The consumer units pictured above are in the house, on the right hand side in red i have a cable coming into the cupboard from the inverter carrying the DC current to a trip switch with what looks like a fuse and an idolater, this cable running from the inverter in the garage comes in through the ceiling above the cupboard so does actually give me easy access to that for CT clamps etc if necessary.

On the left in Yellow i have the meter for the house


In this Pic from the garage you can see the inverter and the 2 strings from the Panel ST1 (Main house) & ST 2 (Garage)

To be honest i think it might be beneficial for me to break this down into three seperate projects:
1, monitor the house electricity
2, add solar monitoring at a later date
3, add battery monitoring after that.

I think you mean AC not DC current if it’s between the inverter and the meter/grid.

It looks like everything could be done in the kitchen, no need to go to the inverter as long as the cable between the house and the inverter isn’t used for any other services.

One emonTx with 2 CT’s would monitor the PV and the grid/use, both export and import.

Yes, sorry i did mean AC.

I can always look into adding another PI int the garage and serial connecting it at some point in the future.

But i am happy, and will start ordering the basic kit, many thanks for all of the assistance.

Wellas an update,
The kit arrived and i had a play with it, i like poking aroung on the RPI so i connected it all up and had a play.
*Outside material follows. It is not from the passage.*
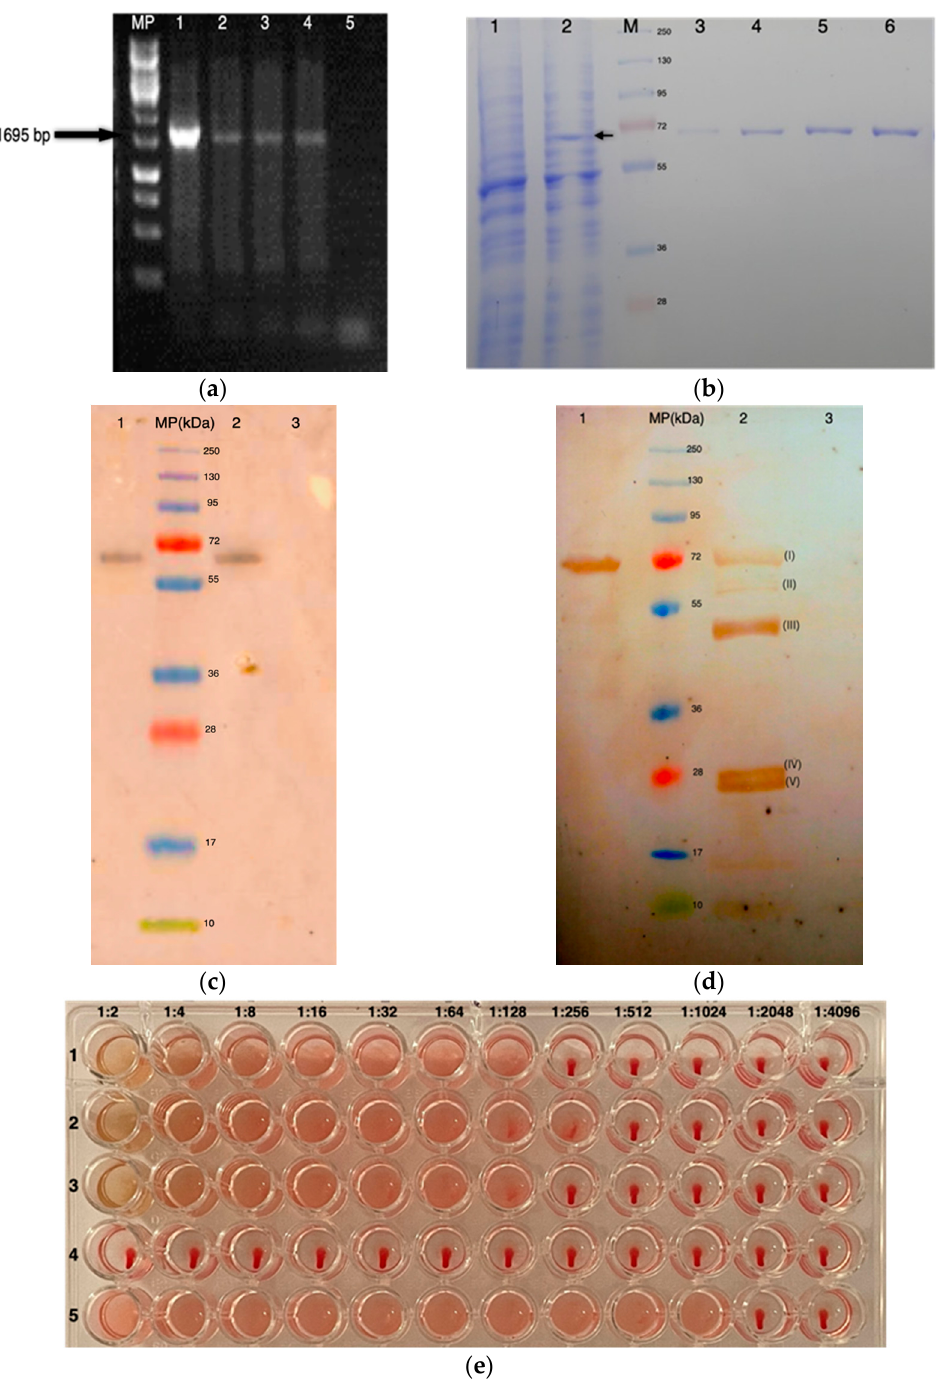
Figure 1. ( a ) One percent agarose gel to show PCR products corresponding to the H5HA gene of 1695 bp: lane 1, positive control (plasmid DNA with the gene H5rD ); lanes 2–4, PCR product from 3 samples from transformed D. salina culture; lane 5, negative control (DNA from 1 culture sample of untransformed D. salina ); MP, molecular weight marker (GeneRuler 1 kb DNA Ladder SM0311, Thermo Fisher, Waltham, MA, USA). ( b ) Coomassie blue-stained 12% SDS-PAGE gel showing the expression of a putative protein in transformed D. salina cultures: lane 1, TSP of WT D. salina cultures; lane 2, TSP of transformed D. salina cultures (adjusted to 70 μ g); lane MP, molecular weight marker (PageRuler™ Plus Prestained Protein Ladder, 10 to 250 kDa 26619, Thermo Fisher, Waltham, MA, USA); lanes 3–6, BSA at total concentration of 0.1, 0.5, 1, and 1.5 µ g, respectively. ( c ) Western blot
There was a few things i struggled with, couldnt expand the SD card being the main one and i have not yet setup remote logging.

In the name of “playing” i will probably wipe the system a couple more times before i have finished playing with it.

I will get another sensor ordered for the solar and try to add that next.

Are you using the emonSDexpand function or trying to use Raspbian’s raspi-config utility? Raspi-config won’t work as there are 3 partititions and the OS is read-only.

I was using the pi method, but i was not waiting long enough, the RPI looked like it did the upgrade then shut down, at that point i made a schoolboy error and rebooted it (before the expansion had completed) thinking it was done.

After re-reading it this morning i kicked it off and just ignored it for half an hour, SD card now properly expanded.

Now to get another clamp so that i can start looking at capturing solar data as well.